Delivery of the $40 billion NextGen ATC modernization will likely remain highly vulnerable to the vicissitudes of politics unless those charged with implementing the system work to protect its funding streams, senior industry leaders told the recent Air Traffic Control Association (ATCA) conference and exposition.
Speakers at the conference, held last month in National Harbor, Md., near Washington D.C., took an honest look at the real and potential impact of “sequestration” federal budget cuts on next-generation air traffic management in the U.S. Most agreed that budgetary uncertainty has become the norm, and that regulators must “rightsize” NextGen and commit to continuously reviewing its priorities. So seriously does the Federal Aviation Administration (FAA) view the threat to program funding that it has charged the industry-government NextGen Advisory Committee (NAC) with the task of drafting a list of must-do NextGen priorities in the event of further sequestration cuts or reduced appropriations. (The FAA planned a “deep dive” meeting on November 1 to consider the NAC recommendations.)
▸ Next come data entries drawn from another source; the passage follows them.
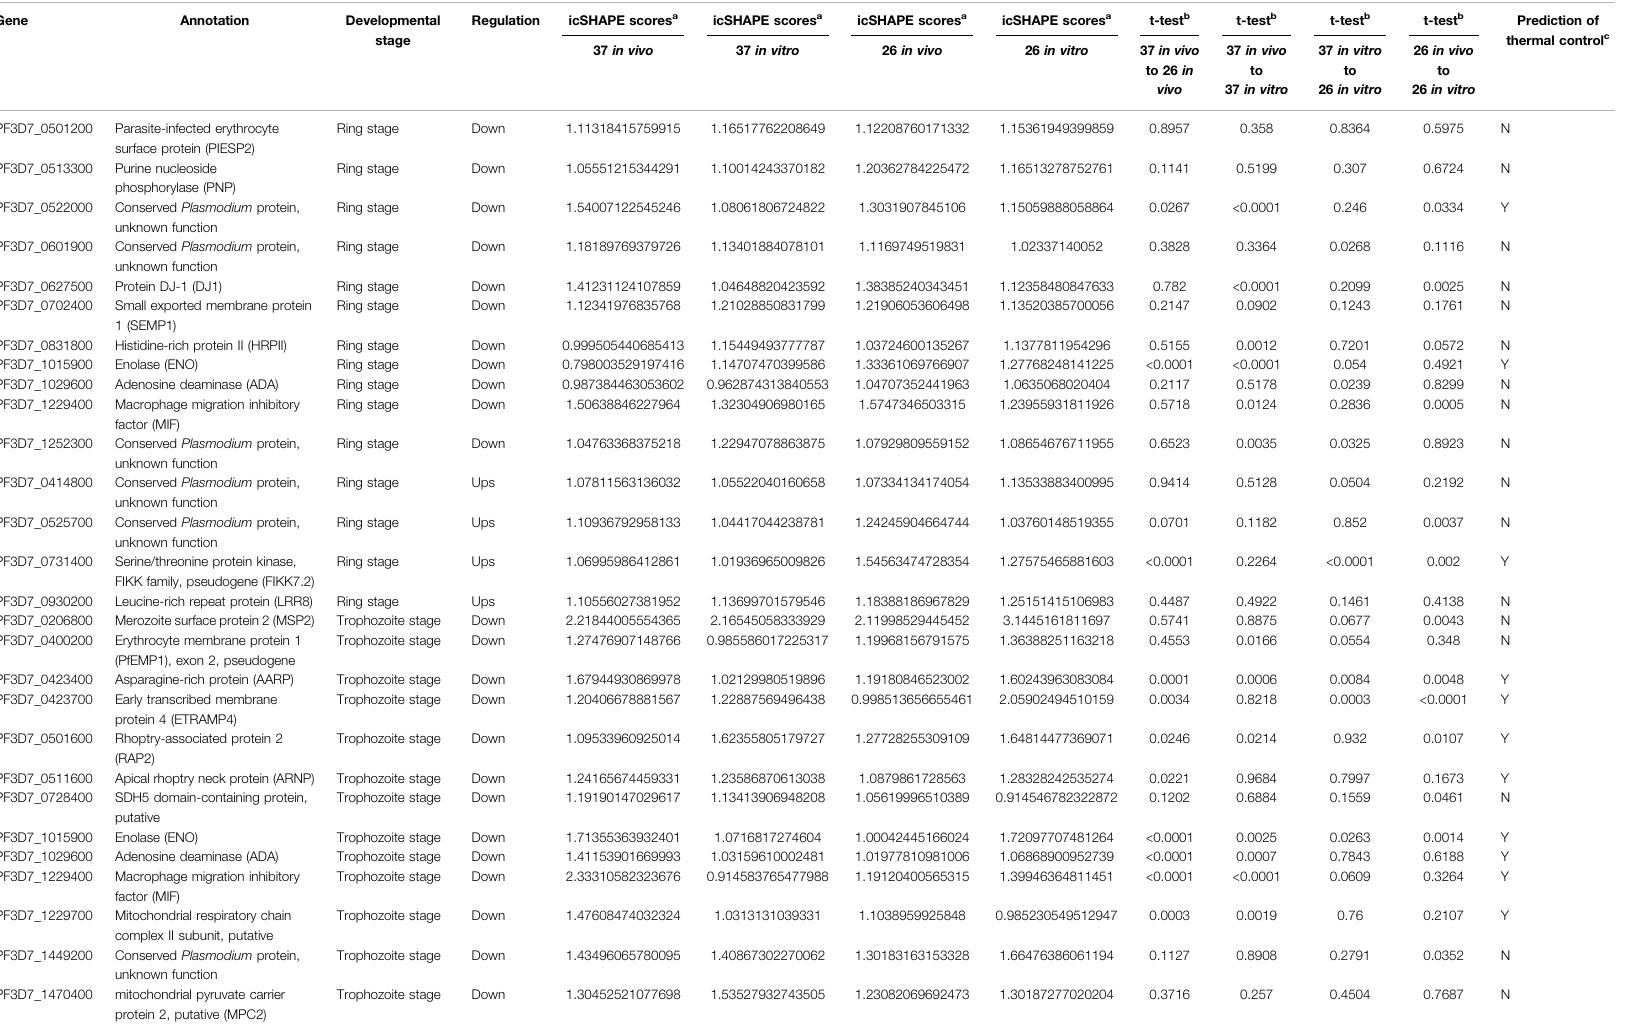
TABLE 1 | List of the RNAT candidates according to cold stress in Plasmodium [columns show, for each gene, the name, annotation developmental stage, regulation, t -test, and average of icSHAPE scores of 5 ′ -UTR ( − 1 to − 200)].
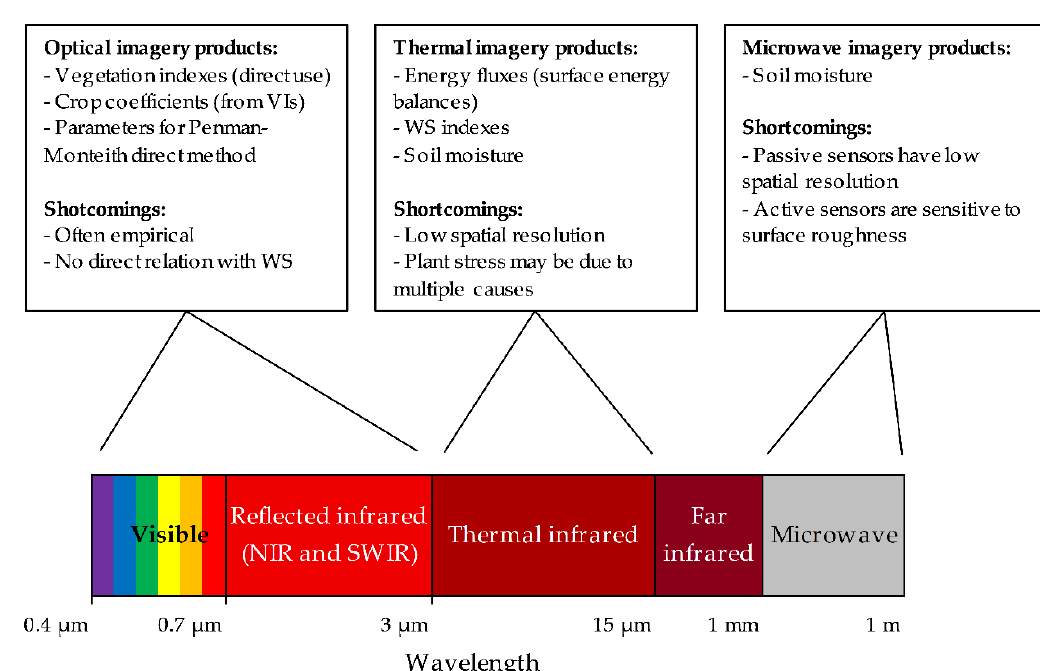
Figure 1. Schematization of the main utilization of remote sensing products by wavelength range, in terms of estimation of crop water stress or of variables related to crop water stress. Major shortcomings are highlighted. NIR: near infrared (from 0.7 to 1 μm circa); SWIR: shortwave infrared (from 1 to 2.5–3 μm circa).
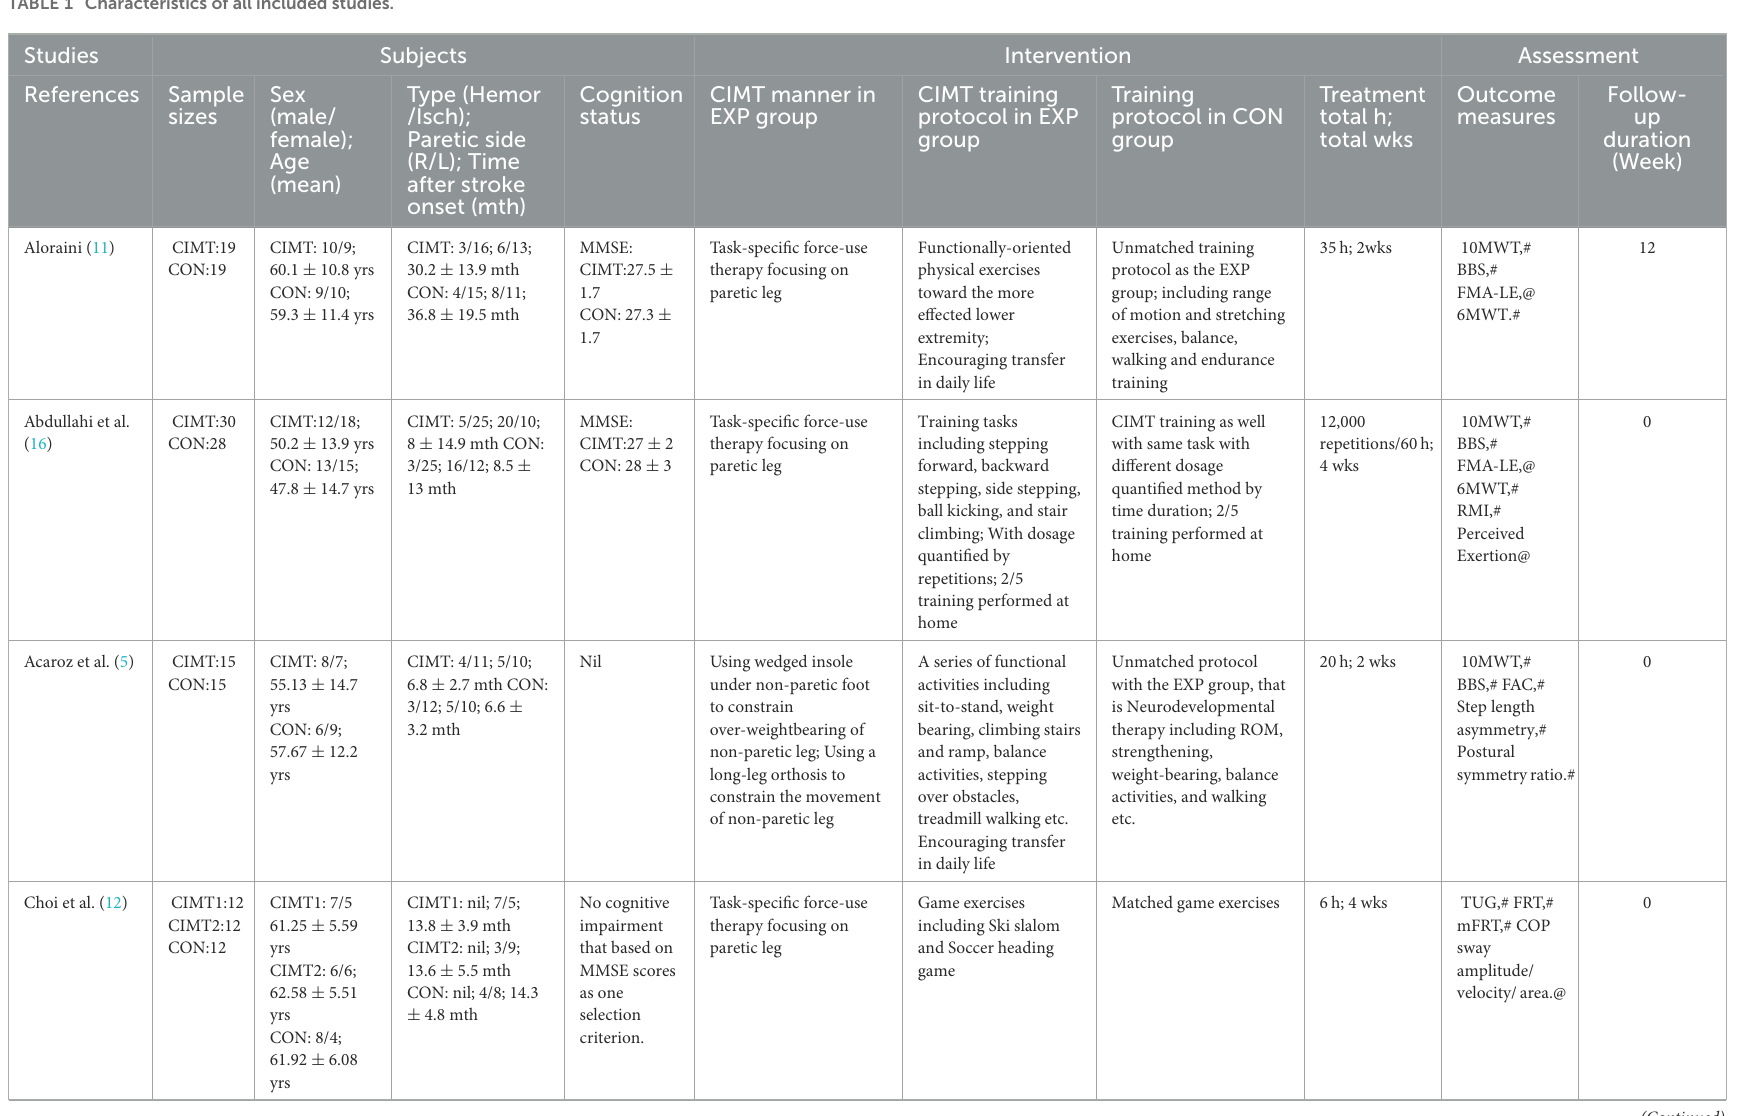
TABLE 1 Characteristics of all included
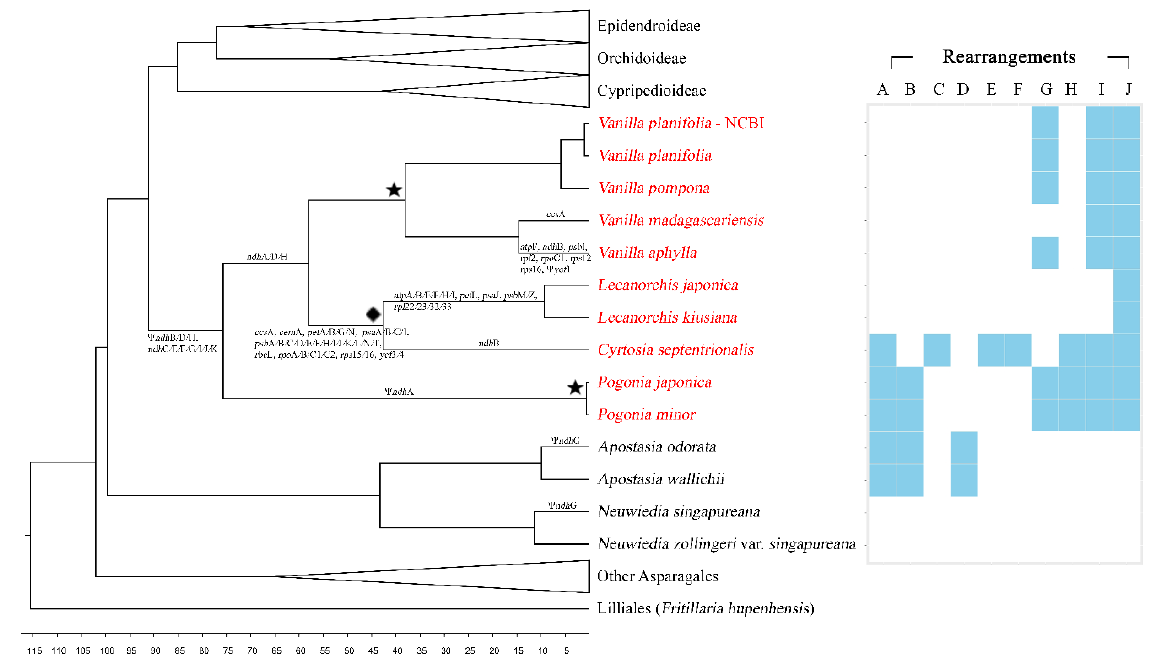
Figure 6. Summary of the rearrangements, mycoheterotrophy, SSC contraction, and gene reduction in the time estimation tree. A list of deleted or pseudogenized genes is above or beneath the tree nodes. A diamond mark in the phylogenetic tree indicates mycoheterotrophy of the clade. Star marks in the phylogenetic tree indicate the SSC contraction. Red scientific names indicate a Vanilloideae species.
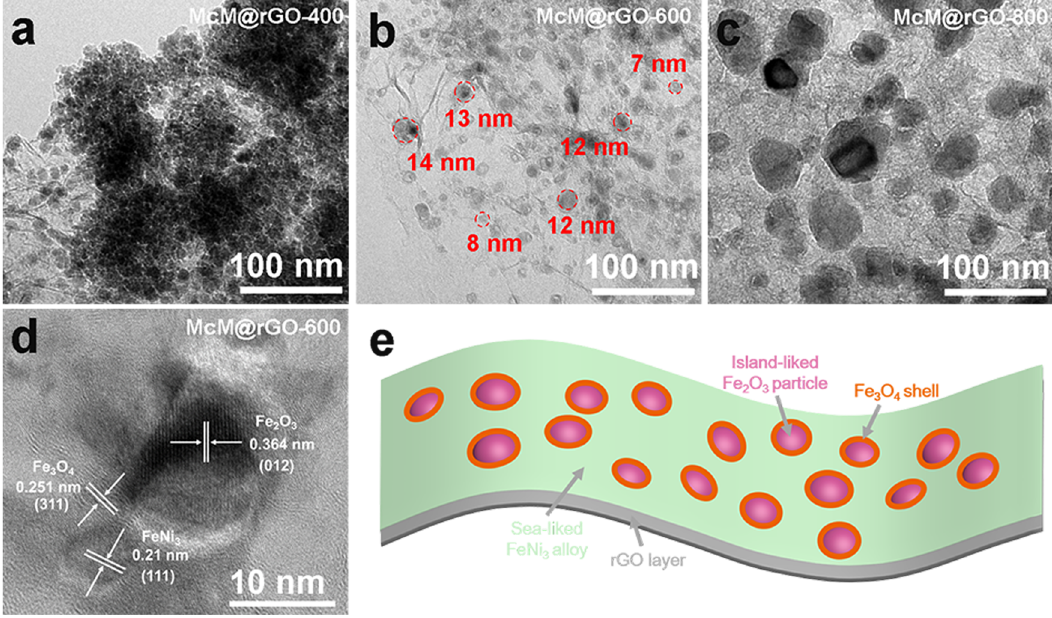
Figure 3: TEM characterizations of McM@rGO synthesized at di ff erent temperatures. TEM images of ( a ) McM@rGO - 400, ( b ) McM@rGO - 600, ( c ) McM@rGO - 800, and ( d ) HR - TEM image of McM@rGO - 600. ( e ) The diagram of the sea - island structure comprised of McMs on the surface of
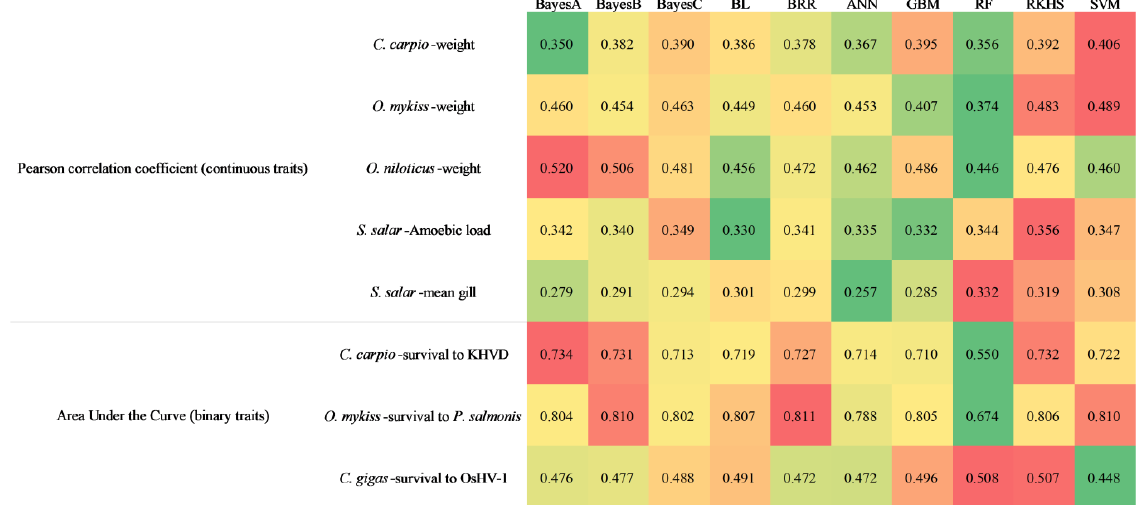
Figure 2. Prediction accuracy of each algorithm when noisy data is added to the phenotype. The O. niloticus weight-trait dataset was used. The percentage of noisy data included in the phenotype data and the prediction efficiency evaluated by Pearson correlation coefficient are represented in the X and Y axes, respectively.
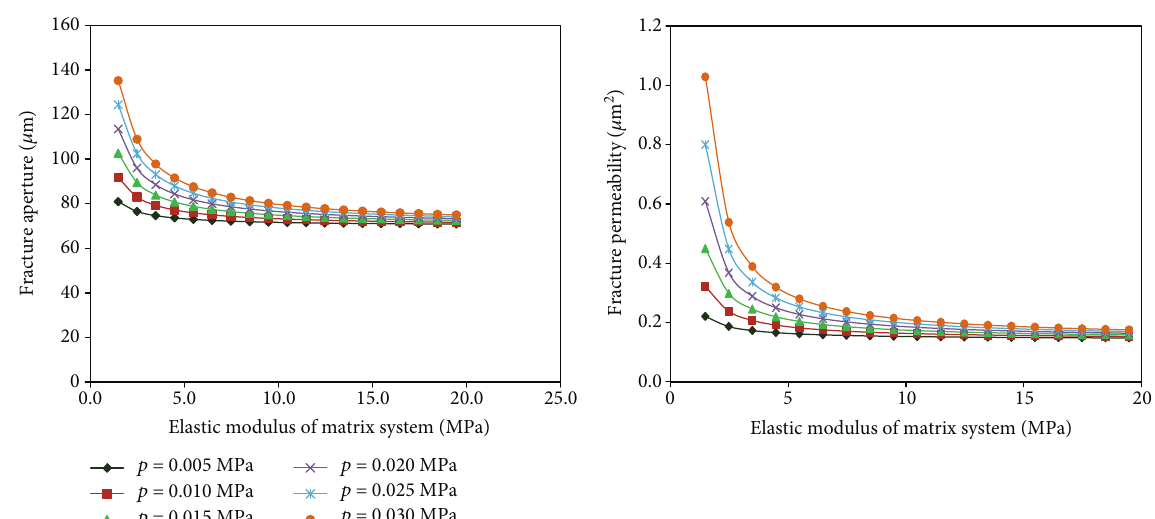
Figure 15: Fracture aperture and fracture permeability vs. fracture modulus.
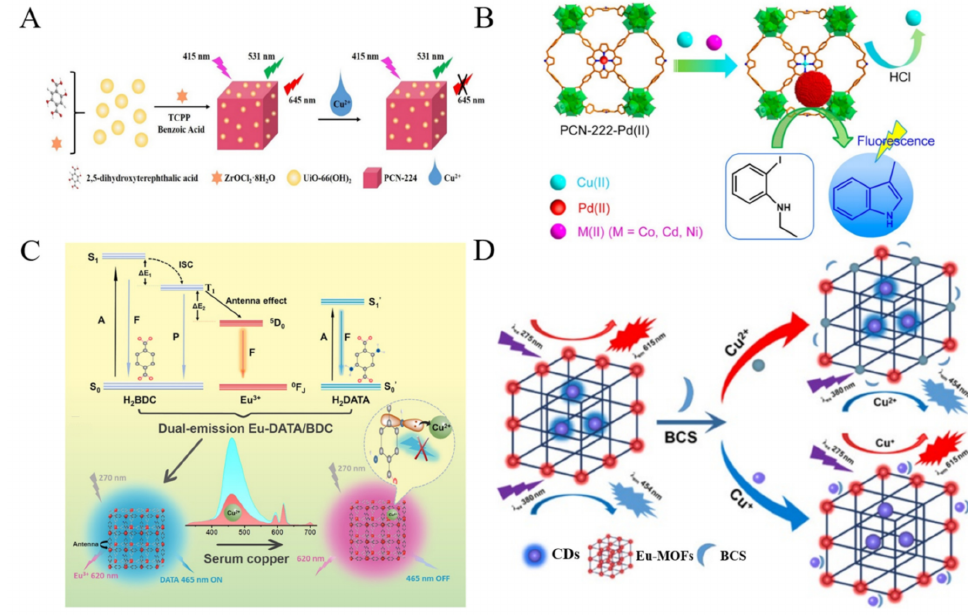
Figure 2. ( A ) Schematic illustration of process for encapsulating the UiO-66(OH) 2 into the porphyrin MOFs (PCN-224) and concept for sensing Cu 2+ . Reproduced with permission [63]. Copyright 2019, American Chemical Society. ( B ) Schematic illustration of the fluorescence “turn-on” sensing of Cu 2+ ions based on the porphyrinic MOFs-catalyzed Heck reaction. Reproduced with permission [65]. Copyright 2016, American Chemical Society. ( C ) Schematic illustration of the design principle of dual-emission Eu-DATA/BDC MOFs and the ratiometric sensing and visible detection of Cu 2+ ions in human serum. Reproduced with permission [66]. Copyright 2022, Elsevier. ( D ) Schematic illustration of the detection mechanisms for Cu + ions and Cu 2+ ions with the dual fluorescence Eu-MOFs@CDs. Reproduced with permission [67]. Copyright 2022, American Chemical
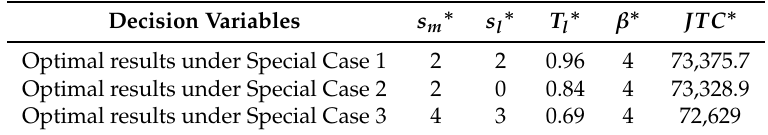
Table 5. Optimal outcomes of the corresponding decision variables under Special Cases.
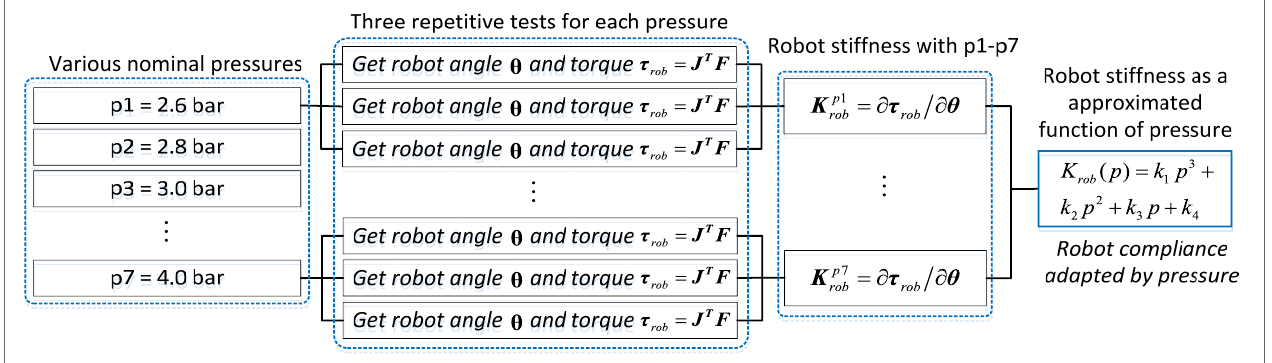
FIGURE 3 | Diagram of the robot compliance modeling estimation and adaptation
FAA Deputy Administrator Michael Whitaker said the complexity of NextGen as a systems engineering venture makes it impossible to turn the program on and off at will. “We can’t speed it up or slow it down without sending considerable ripples through the system,” he said. “We remain committed to NextGen in its current schedule, but we need greater fiscal certainty this year and beyond.”
Whitaker told delegates that the FAA has devoted considerable time to budgeting and employee furlough planning at the expense of the NextGen program. Even so, the agency has achieved real progress in some foundational NextGen initiatives. Examples include deployment of the en route automation modernization (Eram) system to 17 of the 20 en route ATC centers; the Advanced Technologies and Oceanic Procedures (Atop) upgrade of oceanic centers in New York, California and Alaska; and the installation of more than 70 percent of the transceivers needed for the automatic dependent surveillance-broadcast (ADS-B) ground network.
Chris Metts, FAA Air Traffic Organization vice president of program management, told the conference that the agency has not lost its central vision even though it needs to change the path originally envisioned. “We can’t get so locked in on what we need to run the operation today that we miss the demand of mission needs for the future,” he said.
From the controller viewpoint, the recent federal government shutdown proved devastating both in terms of NextGen funding and morale, said Trish Gilbert, National Air Traffic Controllers Association (Natca) executive vice president.
“Confusion inside the FAA is really not a productive thing for our workforce,” Gilbert said. “We all remained professional throughout, but at some point enough’s enough. Decision-makers seem to see national airspace as a political football.”
Boeing vice president of air traffic management Neil Planzer added that NextGen risks failure because it lacks vital focus in terms of defined outcomes. “If you define the outcomes you’re looking for, the priority of the technologies will self-correct,” he noted.
For Planzer, accommodating traffic increases at the nation’s airports should take priority. He said the FAA needs to revisit how the tactical applications it has developed will fit into a NextGen strategic vision. “We have had a lot of false starts,” he said. “Southwest put RNP [required navigation performance] on its airplanes yet saw no benefit. When things like that happen, airlines start shortening their strategic vision, holding airplanes longer and not equipping them because historically it hasn’t worked out for them.”
Planzer added that the U.S. manufacturing base must also retain the ability to export, offering the same technologies under development for other modernization initiatives such as Sesar in Europe. “Internationally, we have to have a level playing field,” he stressed. “Things like furloughs tilt the field the wrong way.”
Natca president Paul Rinaldi also echoed his comments made at a NextGen workshop earlier this summer, where the union chief branded the sequester “a game changer” that has sparked serious rethinking in labor ranks about how lawmakers should fund and govern the system in the future.